Leloup’s main goal with the book is to entertain readers in an informed way. Leloup’s hope is for children to feel validated by seeing themselves and the people around them represented, to understand that what society projects as the norm is not the only way to be and that there are no limitations to what you can become or what you can do. This is all through a captivating story for both adults and children with vibrant colour and animated illustrations.
“What’s most important is loving yourself and accepting the love of others.”
Leloup credits their ability to balance both school work and writing to two things: prioritization and passion. Writing doesn’t feel like work to them. They’ve learned how to incorporate it into their daily life and consciously chooses it above all else.
“I’ve learned how to write anywhere at any given moment. If I have five [minutes], I’m going to write. It’s about knowing how to balance everything.”
Authenticity is paramount for Leloup, which explains their choice to self-publish. It enables them to create something that adheres to their vision, without having to compromise their artistic integrity.
“I ... think there’s such a power behind self-publishing because it’s you [going] directly to your audience ... There’s something very strong about that.”
To achieve the comic’s January 2020 release date, a kickstarter campaign for the book will begin on September 2. This will allow Leloup to reach their audience directly and show publishing companies that there is a demand for queer content.
Leloup’s tenacity to self-publish diverse and representative content is setting a model for queer writers and audiences everywhere. There are no limits to creativity, no normative boundaries that cannot be broken and you can be heard if you are willing to make enough noise.
“Never tone down your creativity ... to please mainstream audiences,” they said. Find a platform to write on and if you can’t find one, build one.”

**Task item**
Update the passage about Leloup's comic by giving everything from "Authenticity is paramount" down to "for queer content." again, with "kickstarter campaign" replaced by "crowdfunding campaign".

**Data extract**
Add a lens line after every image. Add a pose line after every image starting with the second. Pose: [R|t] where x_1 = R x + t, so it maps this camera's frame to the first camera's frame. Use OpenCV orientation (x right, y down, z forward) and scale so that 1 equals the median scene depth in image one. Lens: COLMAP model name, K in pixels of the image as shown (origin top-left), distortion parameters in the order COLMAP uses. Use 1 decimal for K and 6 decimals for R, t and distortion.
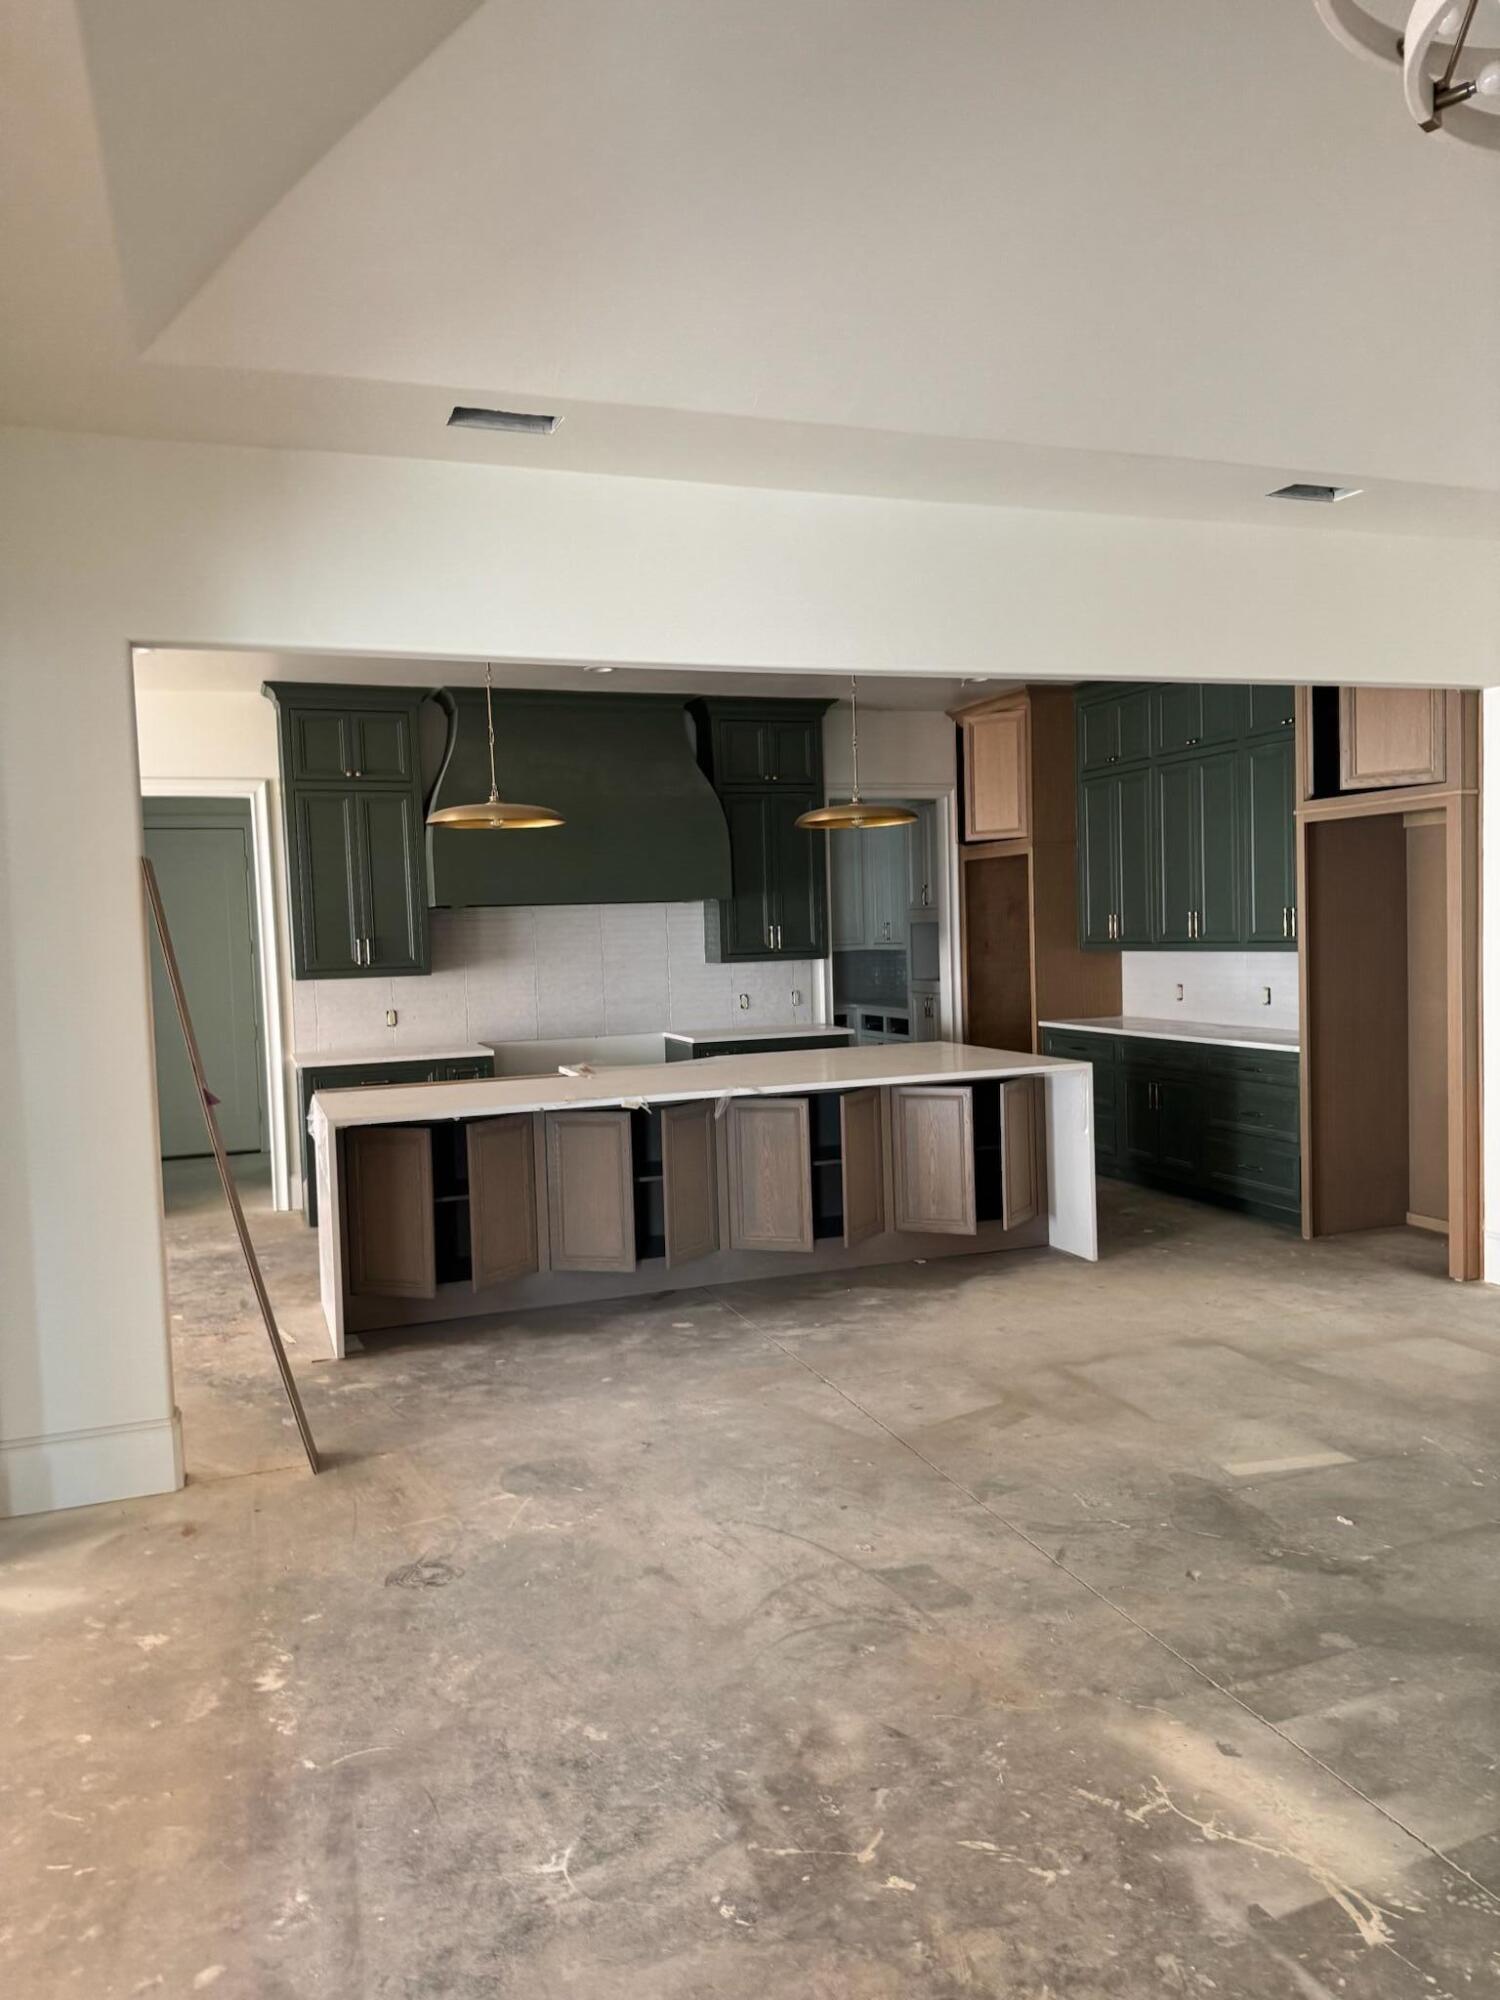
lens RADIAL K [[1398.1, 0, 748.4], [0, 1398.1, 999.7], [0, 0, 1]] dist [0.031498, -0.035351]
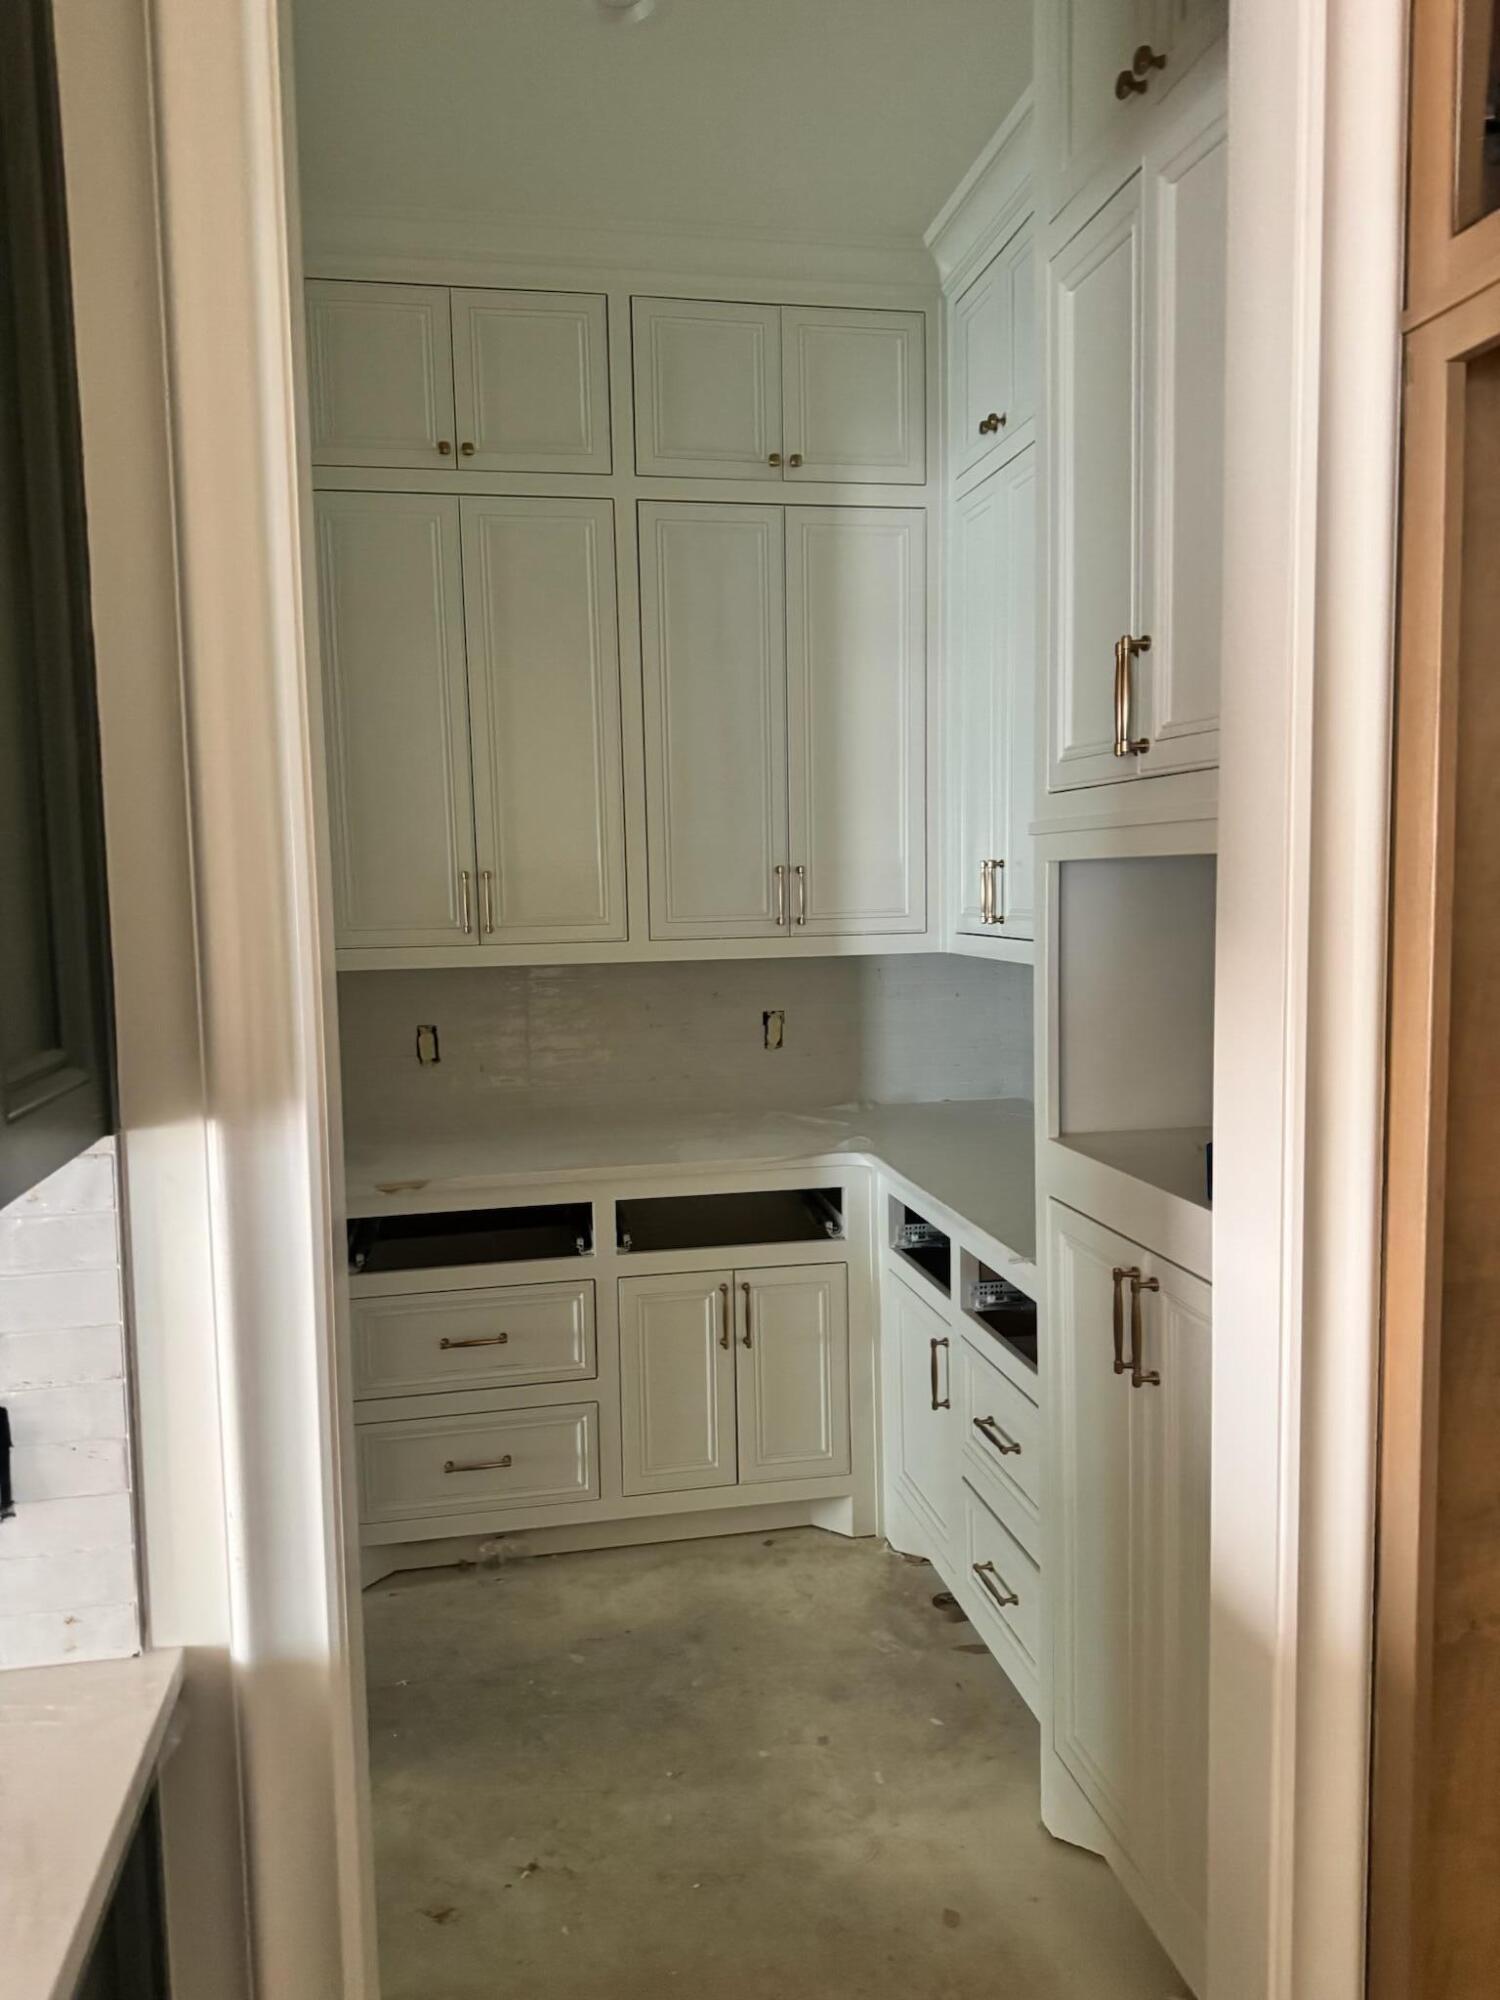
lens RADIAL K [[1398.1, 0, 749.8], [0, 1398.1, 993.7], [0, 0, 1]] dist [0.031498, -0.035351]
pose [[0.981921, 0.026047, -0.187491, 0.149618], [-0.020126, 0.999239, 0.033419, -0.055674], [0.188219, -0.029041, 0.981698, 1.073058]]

**Answer box**
Authenticity is paramount for Leloup, which explains their choice to self-publish. It enables them to create something that adheres to their vision, without having to compromise their artistic integrity.
“I ... think there’s such a power behind self-publishing because it’s you [going] directly to your audience ... There’s something very strong about that.”
To achieve the comic’s January 2020 release date, a crowdfunding campaign for the book will begin on September 2. This will allow Leloup to reach their audience directly and show publishing companies that there is a demand for queer content.